The debate over supplies is complicated by Europe’s ambitious climate goals, which are heavily reliant on natural gas as a bridge fuel during the shift toward renewable energy. Many companies have recently had to turn to the carbon markets, where they can buy carbon credits to offset their carbon emissions from burning more fossil fuels. Last week, carbon prices were about four times as high as their average from 2015 to 2020, S&P Global figures show.
Several years ago, many oil and gas industry executives urged faster issuance of permits for LNG export facilities in the United States, painting a picture of “freedom gas" that could help Europe in a scenario similar to the one it now faces. Until now, most U.S. supplies have been sent to Asia, where gas prices are higher.
But in December, 95 tankers went from the United States to Europe, and U.S. exports to Europe over the winter are up about 15 percent from a year ago, according to S&P Global. More than half of all U.S. LNG exports — led by Cheniere and ExxonMobil — are now heading toward Europe, up from a third in the first quarter of last year.

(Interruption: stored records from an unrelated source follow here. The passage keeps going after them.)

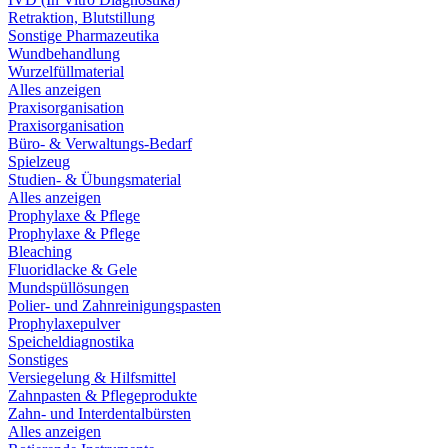
Retraktion, Blutstillung
Sonstige Pharmazeutika
Wundbehandlung
Wurzelfüllmaterial
Alles anzeigen
Praxisorganisation
Praxisorganisation
Büro- & Verwaltungs-Bedarf
Spielzeug
Studien- & Übungsmaterial
Alles anzeigen
Prophylaxe & Pflege
Prophylaxe & Pflege
Bleaching
Fluoridlacke & Gele
Mundspüllösungen
Polier- und Zahnreinigungspasten
Prophylaxepulver
Speicheldiagnostika
Sonstiges
Versiegelung & Hilfsmittel
Zahnpasten & Pflegeprodukte
Zahn- und Interdentalbürsten
Alles anzeigen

“We definitely need more gas supplies to address high prices on a worldwide basis,” said Meg Gentle, a former chief executive of Tellurian, an LNG exporter, and now executive director of a decarbonization company. She said that U.S. spare export capacity “should bring some of that to the world market and ease some of the tightness.”

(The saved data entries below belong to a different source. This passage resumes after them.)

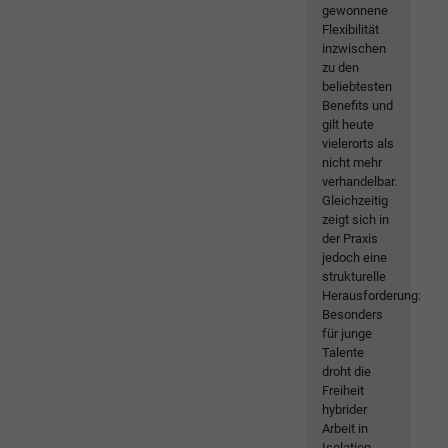
gewonnene
Flexibilität
inzwischen
zu den
beliebtesten
Benefits und
gilt heute
vielerorts als
nicht mehr
verhandelbar.
Gleichzeitig
zeigt sich in
der Praxis
jedoch eine
strukturelle
Herausforderung:
Besonders
für junge
Talente
droht die
Freiheit
hybrider
Arbeit in
Isolation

But even U.S. spare capacity is limited, making it difficult for Europe, whose terminals are operating at about 70 percent of what they can handle.
“I think with the LNG from the U.S. and other sources too, they could squeak through, but they will have to start planning for a future where they can’t rely on these gas supplies,” said Angela Stent, a nonresident senior fellow at the Brookings Institution and former Russia adviser to Presidents Bill Clinton and George W. Bush.

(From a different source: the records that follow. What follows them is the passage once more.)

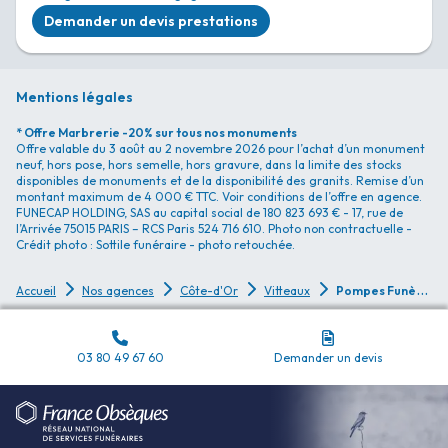
Demander un devis prestations
Mentions légales
* Offre Marbrerie -20% sur tous nos monuments
Offre valable du 3 août au 2 novembre 2026 pour l’achat d’un monument
neuf, hors pose, hors semelle, hors gravure, dans la limite des stocks
disponibles de monuments et de la disponibilité des granits. Remise d’un
montant maximum de 4 000 € TTC. Voir conditions de l’offre en agence.
FUNECAP HOLDING, SAS au capital social de 180 823 693 € - 17, rue de
l’Arrivée 75015 PARIS – RCS Paris 524 716 610. Photo non contractuelle -
Crédit photo : Sottile funéraire - photo retouchée.
P
ompes Funèbres Pompes Funèbres et Marbrerie Vitteaux - Vitteaux
Accueil
Nos agences
Côte-d'Or
Vitteaux
03 80 49 67 60
Demander un devis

The gas crisis has also reignited the debate over nuclear power. The crisis has coincided with the December shutdown of three German nuclear power plants, part of a phased reduction in nuclear power since the tsunami off Japan’s coast in 2011 damaged the Fukushima nuclear plant and led to the prolonged shutdown of Japan’s nuclear fleet. Three more German plants are expected to close this year.
In December, the European Commission also labeled nuclear power as “green” energy, opening up investment opportunities across the continent for the next 20 years.
“Unfortunately, Germany will not return to nuclear, which would be the rational thing to do,” said Lars Josefsson, retired chief executive of Vattenfall, one of Europe’s largest utilities.
At the same time, some analysts said the crisis showed that renewable storage was insufficient and would increase the need for intermittent natural gas. Others said it showed the urgency of using more wind, solar and energy efficiency to ease reliance on Russia. Germany still plans on boosting renewables from 44 to 80 percent by 2030, an effort that will significantly loosen Russia’s gas-fired grip on the continent.
In the meantime, U.S. and European diplomats will seek to keep Russian forces at bay.
“This is not an asymmetric advantage for Putin," the U.S. official said Tuesday. "It’s an interdependency.”
Perry Stein in Brussels contributed to this report.